The trend could open the path towards a less burdensome rate hike by the Bank of Canada
A deceleration in the US inflation numbers might bring good tidings for Canada, a new analysis has suggested.
“The biggest surprise was the decline in [US] core inflation, which excludes food and energy prices,” said economist Sherry Cooper. “The shelter index continued to rise but did post a smaller increase than the prior month, increasing 0.5% in July compared to 0.6% in June. The rent index rose 0.7%, and the owners’ equivalent rent index rose 0.6%.”
This housing-fuelled softening will give the US Federal Reserve some much needed leg room.

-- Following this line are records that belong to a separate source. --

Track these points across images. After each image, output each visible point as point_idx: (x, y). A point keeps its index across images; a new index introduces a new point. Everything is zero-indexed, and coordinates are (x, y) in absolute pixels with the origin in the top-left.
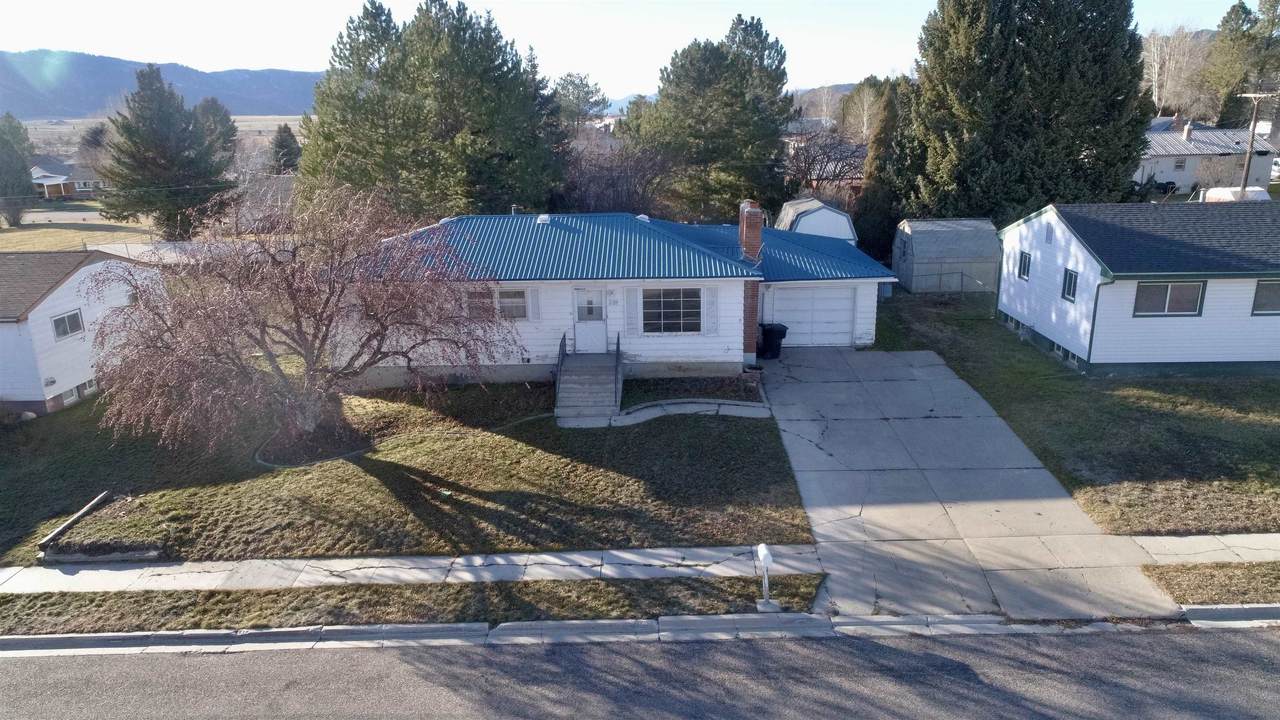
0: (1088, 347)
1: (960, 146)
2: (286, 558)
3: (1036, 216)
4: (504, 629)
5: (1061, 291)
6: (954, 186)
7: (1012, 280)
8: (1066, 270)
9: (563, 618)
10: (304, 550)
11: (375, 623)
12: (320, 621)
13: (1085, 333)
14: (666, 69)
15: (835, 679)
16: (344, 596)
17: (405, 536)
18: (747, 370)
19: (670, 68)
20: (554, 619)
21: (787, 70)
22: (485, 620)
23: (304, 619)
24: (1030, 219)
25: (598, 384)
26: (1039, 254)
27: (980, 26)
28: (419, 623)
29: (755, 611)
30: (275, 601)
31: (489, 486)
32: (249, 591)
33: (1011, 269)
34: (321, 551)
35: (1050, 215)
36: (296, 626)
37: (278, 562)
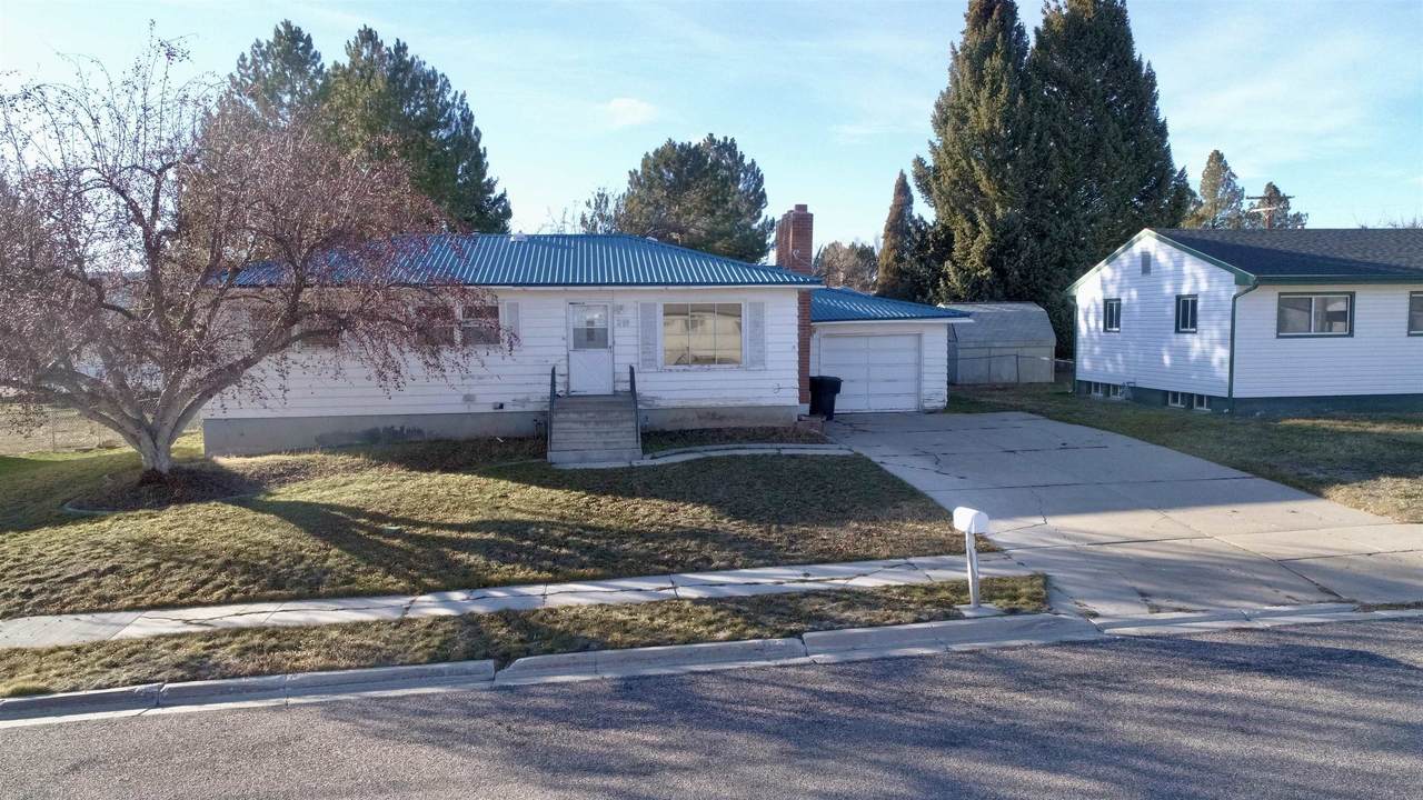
0: (1227, 380)
1: (992, 225)
2: (100, 611)
3: (1124, 251)
4: (524, 667)
5: (1174, 327)
6: (989, 269)
7: (1095, 337)
8: (1178, 298)
9: (633, 645)
10: (135, 599)
11: (271, 673)
12: (159, 676)
13: (1222, 362)
14: (636, 172)
15: (1160, 681)
16: (210, 643)
17: (325, 573)
18: (803, 418)
19: (639, 169)
20: (613, 649)
21: (767, 192)
22: (486, 656)
23: (125, 677)
24: (1116, 257)
25: (607, 422)
26: (1134, 293)
27: (1002, 97)
28: (358, 667)
29: (960, 616)
30: (71, 659)
31: (464, 517)
32: (16, 650)
33: (1093, 325)
34: (169, 598)
35: (1147, 241)
36: (109, 687)
37: (83, 617)
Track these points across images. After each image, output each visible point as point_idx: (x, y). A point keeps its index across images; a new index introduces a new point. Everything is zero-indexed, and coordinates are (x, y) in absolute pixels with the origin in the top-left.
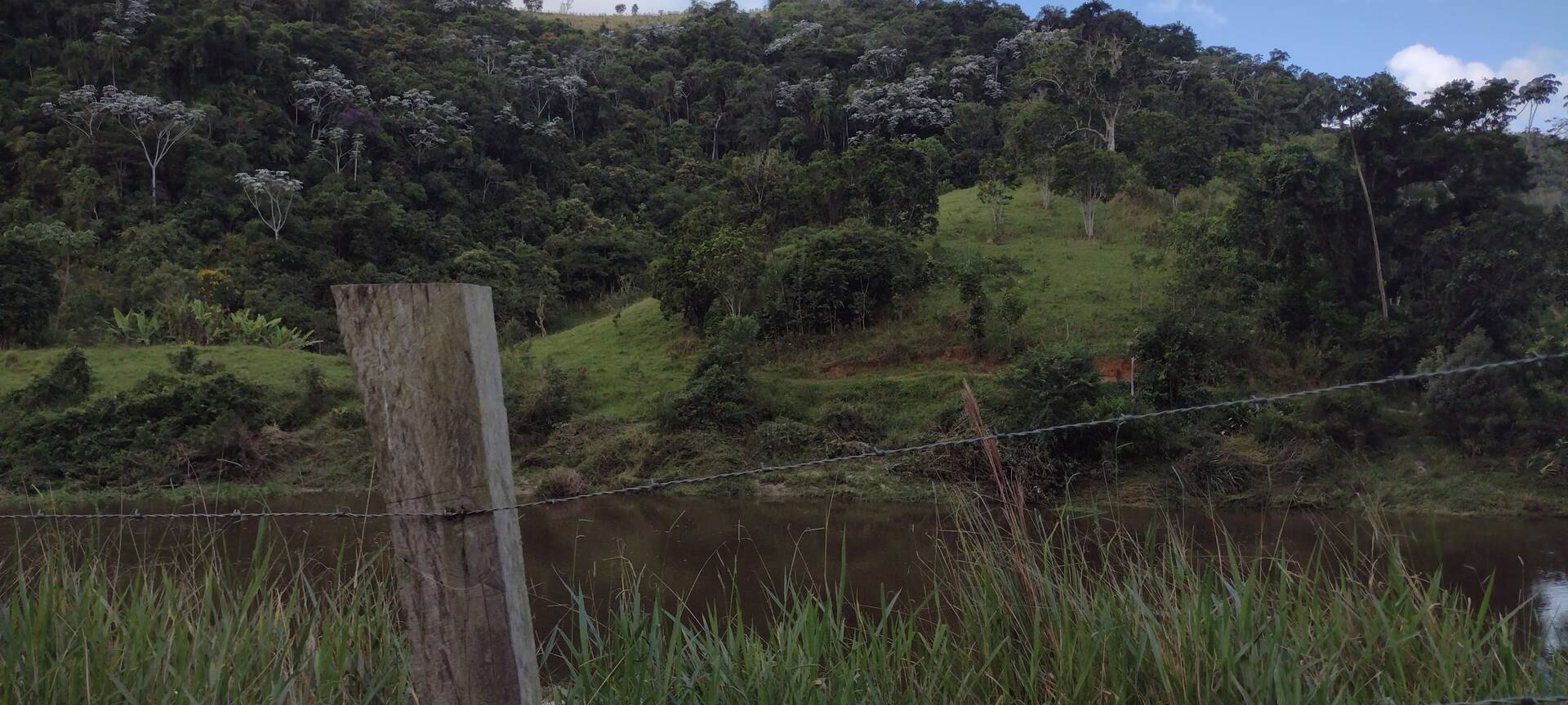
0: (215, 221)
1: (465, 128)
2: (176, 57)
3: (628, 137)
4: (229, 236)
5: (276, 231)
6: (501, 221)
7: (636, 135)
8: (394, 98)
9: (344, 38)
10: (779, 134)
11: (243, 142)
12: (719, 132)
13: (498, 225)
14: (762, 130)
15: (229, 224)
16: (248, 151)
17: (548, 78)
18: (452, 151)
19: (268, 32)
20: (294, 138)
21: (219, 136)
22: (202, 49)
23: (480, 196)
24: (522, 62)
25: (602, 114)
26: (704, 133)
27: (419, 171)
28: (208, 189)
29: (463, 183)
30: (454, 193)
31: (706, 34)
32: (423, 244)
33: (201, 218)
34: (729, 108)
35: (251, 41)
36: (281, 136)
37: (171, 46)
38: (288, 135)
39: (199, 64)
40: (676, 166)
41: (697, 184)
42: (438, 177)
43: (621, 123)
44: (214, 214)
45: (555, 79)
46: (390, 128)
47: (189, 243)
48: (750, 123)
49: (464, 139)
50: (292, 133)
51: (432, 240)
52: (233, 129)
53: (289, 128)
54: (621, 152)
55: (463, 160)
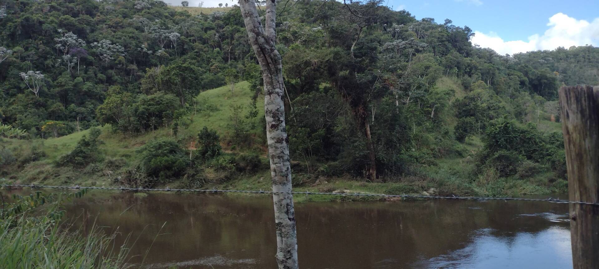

“Fed officials have said they want to see months of evidence that prices are cooling, especially in the core gauge,” Cooper said. “They’ll have another round of monthly CPI and jobs reports before their next policy meeting on Sept. 20-21.”
With a 50-basis-point increase in the US next month now becoming more likely than a 75bp hike, Canada’s latest CPI numbers – scheduled for release on Aug. 16 – will be a crucial guidepost for the central bank’s near-future policy stance.
Read more: Economists: Canada’s deceleration to last for a prolonged period
“If the data show a dip in Canadian inflation, as I expect, that could open the door for a 50bp rise (rather than 75bp) in the Bank of Canada rate when they meet again on September 7,” Cooper said. “That is particularly important because, with one more policy rate hike, we are on the precipice of hitting trigger points for fixed payment variable rate mortgages booked since March 2020, when the prime rate was only 2.45%.
“The lower the rate hike, the fewer the number of mortgages falling into that category.”